At Riccardi, I wriggle into the “Eiffel Towers” by Swedish line Cheap Monday. I begin zipping…zipping…still zipping…and finally reach the top of what seems to be a mile of fly (it’s actually just under a foot, hitting at my bustline). I parade out of the dressing room to the accolades of Dallai and crew: “Wow!” “I love it!” “Looks awesome!” Turning to the mirror, I expect to see Scarlett; instead, it’s Steve Urkel. When I announce that I’ll take them, the crowd seems thrilled but a little shocked, whispering congratulations (or were they condolences?).
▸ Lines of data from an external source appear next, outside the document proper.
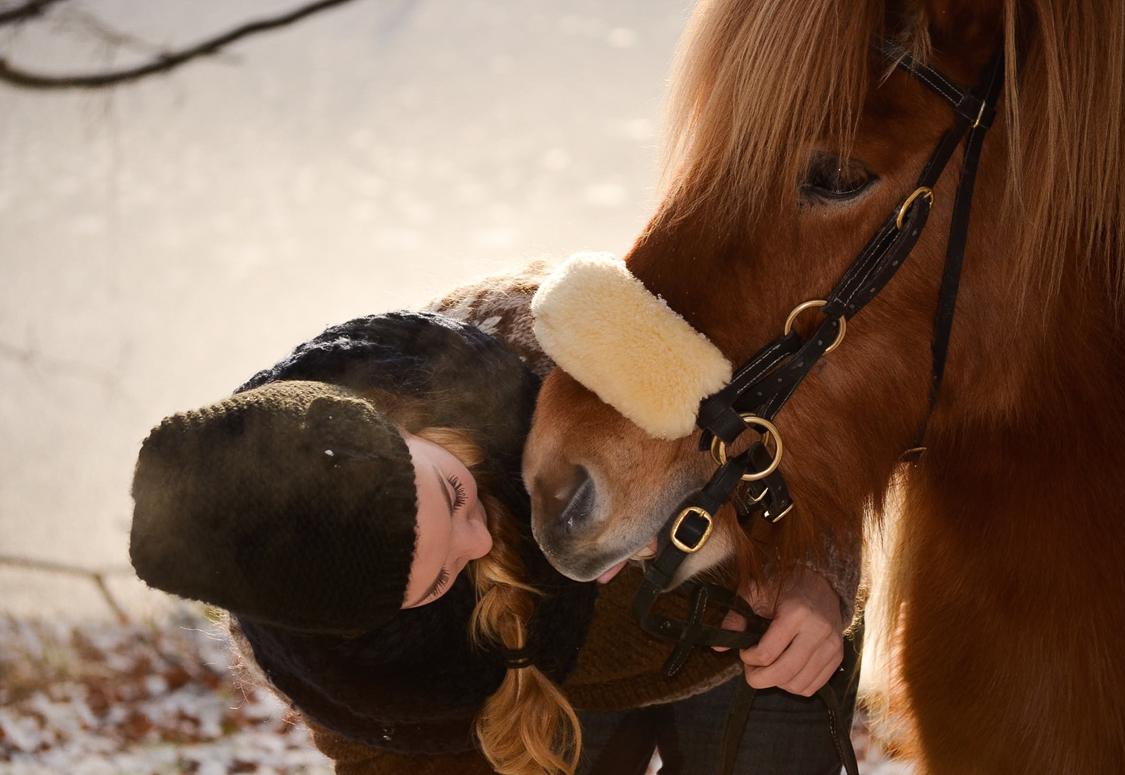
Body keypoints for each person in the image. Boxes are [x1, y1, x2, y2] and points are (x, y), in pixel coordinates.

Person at [130, 262, 861, 774]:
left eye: (454, 494)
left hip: (762, 649)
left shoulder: (538, 332)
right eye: (443, 578)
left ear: (399, 421)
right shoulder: (343, 664)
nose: (481, 538)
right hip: (546, 710)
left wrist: (819, 577)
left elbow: (817, 420)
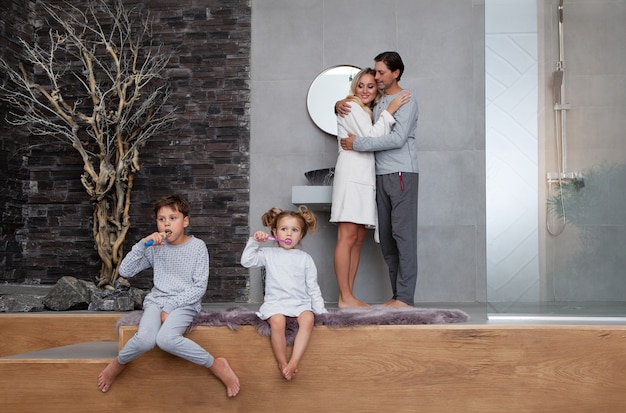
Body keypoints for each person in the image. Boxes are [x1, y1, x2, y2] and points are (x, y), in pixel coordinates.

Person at [97, 194, 240, 397]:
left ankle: (215, 364)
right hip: (157, 300)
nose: (166, 224)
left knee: (166, 340)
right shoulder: (156, 248)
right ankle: (118, 364)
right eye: (161, 219)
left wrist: (170, 307)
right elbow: (125, 271)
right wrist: (143, 244)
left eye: (173, 218)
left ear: (185, 221)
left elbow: (199, 287)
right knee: (145, 339)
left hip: (185, 303)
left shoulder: (198, 247)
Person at [336, 51, 419, 308]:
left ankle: (404, 298)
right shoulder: (378, 101)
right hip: (378, 176)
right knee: (387, 238)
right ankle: (396, 296)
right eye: (375, 72)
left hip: (401, 173)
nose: (377, 78)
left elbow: (396, 139)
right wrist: (338, 104)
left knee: (403, 236)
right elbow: (357, 113)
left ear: (396, 73)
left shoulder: (405, 100)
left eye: (381, 73)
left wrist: (357, 143)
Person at [240, 205, 327, 381]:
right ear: (274, 232)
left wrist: (321, 311)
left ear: (301, 235)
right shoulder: (268, 253)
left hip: (299, 303)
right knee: (278, 321)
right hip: (276, 303)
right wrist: (255, 241)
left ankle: (294, 361)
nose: (288, 234)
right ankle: (282, 362)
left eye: (294, 230)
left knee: (308, 319)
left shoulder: (305, 258)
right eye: (284, 229)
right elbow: (246, 261)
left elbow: (313, 287)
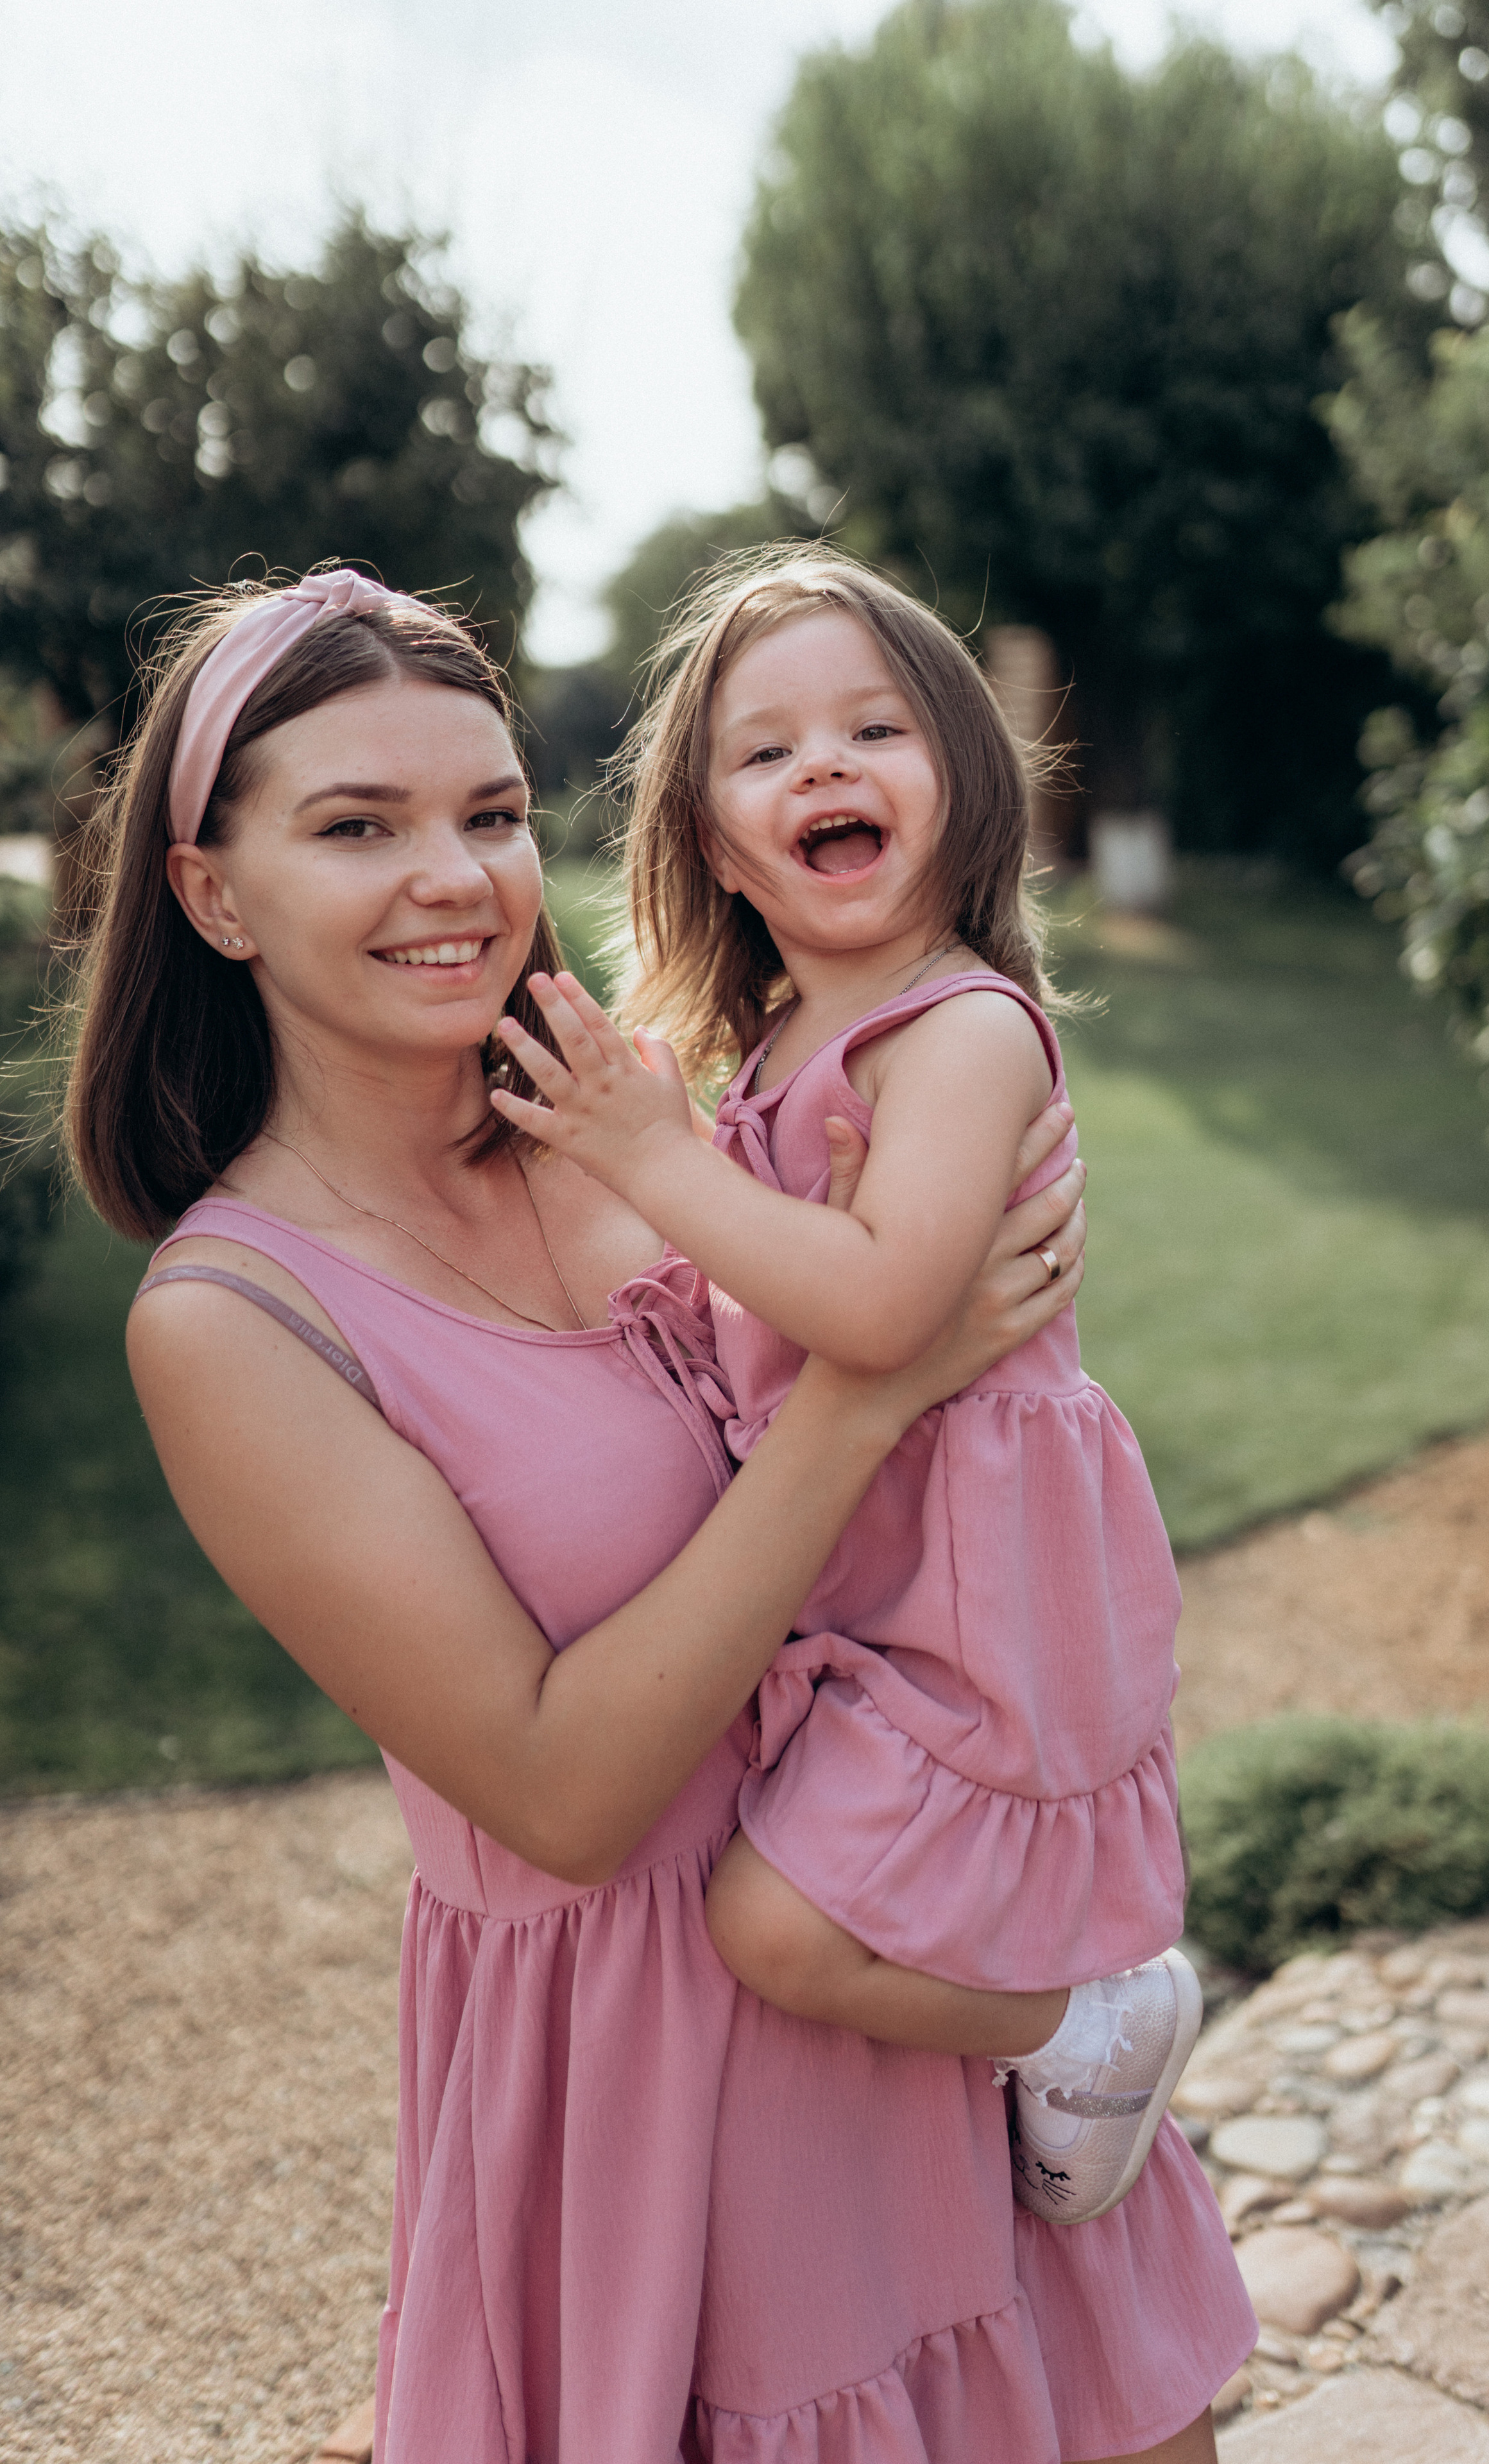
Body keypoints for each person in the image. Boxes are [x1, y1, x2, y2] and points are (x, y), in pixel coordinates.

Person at [64, 567, 1253, 2463]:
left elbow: (910, 1248)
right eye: (356, 826)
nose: (452, 876)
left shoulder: (630, 1115)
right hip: (663, 2097)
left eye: (492, 814)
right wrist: (875, 1392)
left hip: (908, 1936)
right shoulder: (235, 1326)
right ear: (215, 891)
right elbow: (561, 1790)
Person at [489, 549, 1204, 2227]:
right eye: (766, 751)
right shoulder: (778, 1059)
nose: (823, 766)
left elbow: (885, 1309)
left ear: (958, 785)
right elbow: (770, 1298)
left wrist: (656, 1162)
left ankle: (1092, 2016)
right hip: (877, 1572)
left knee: (774, 1924)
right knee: (802, 1899)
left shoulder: (964, 1033)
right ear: (718, 849)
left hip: (979, 1595)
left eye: (874, 727)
Outside the walls of fashion-forward Riccardi, reaction to the footlongs is, well, less positive. I repeat to myself You are ahead of the curve as I traipse into the office. “Cute jeans!” says an ad exec, but it’s the only compliment of the day. Most others are amused, as if I’m playing around; some avoid eye contact altogether. “Those are awful!” one editor exclaims. Another adds, “No offense, but those are so wrong.” For laughs, my boss calls me into a meeting to model the footlongs for the executive VP and other higher-ups.
I tell myself these poor souls are just painfully unfashionable. After all, these are the Next Big Jeans—right? But when I strut the look on Newbury Street, strangers offer similar reactions: giggles, finger-pointing, and a handful of “Hey, look at that girl’s jeans!” By now, I feel more fashion victim than fashion plate.
Meanwhile, it’s becoming impossible to ignore a more troubling development: I’m beginning to sag. The legs and seat are still tight, but by noon the front has been stretched out by routine sitting and standing. High jeans may be in, but my lunch-lady pooch is not. I’m constantly pulling, rebelting, unbunching. Functional speed bumps I’d written off as worth the fashion—like longer bathroom trips—soon turn into relentless annoyances.
THE VERDICT It’s doubtful I’ll make the footlongs a weekly wardrobe staple—not after a trustworthy group of editors and friends unanimously deemed them so unflattering. But that’s not to say I’m going back to throwing thong. This season’s more reasonable styles allow junkies like me to scratch the new-denim itch—while leaving Urkel at home.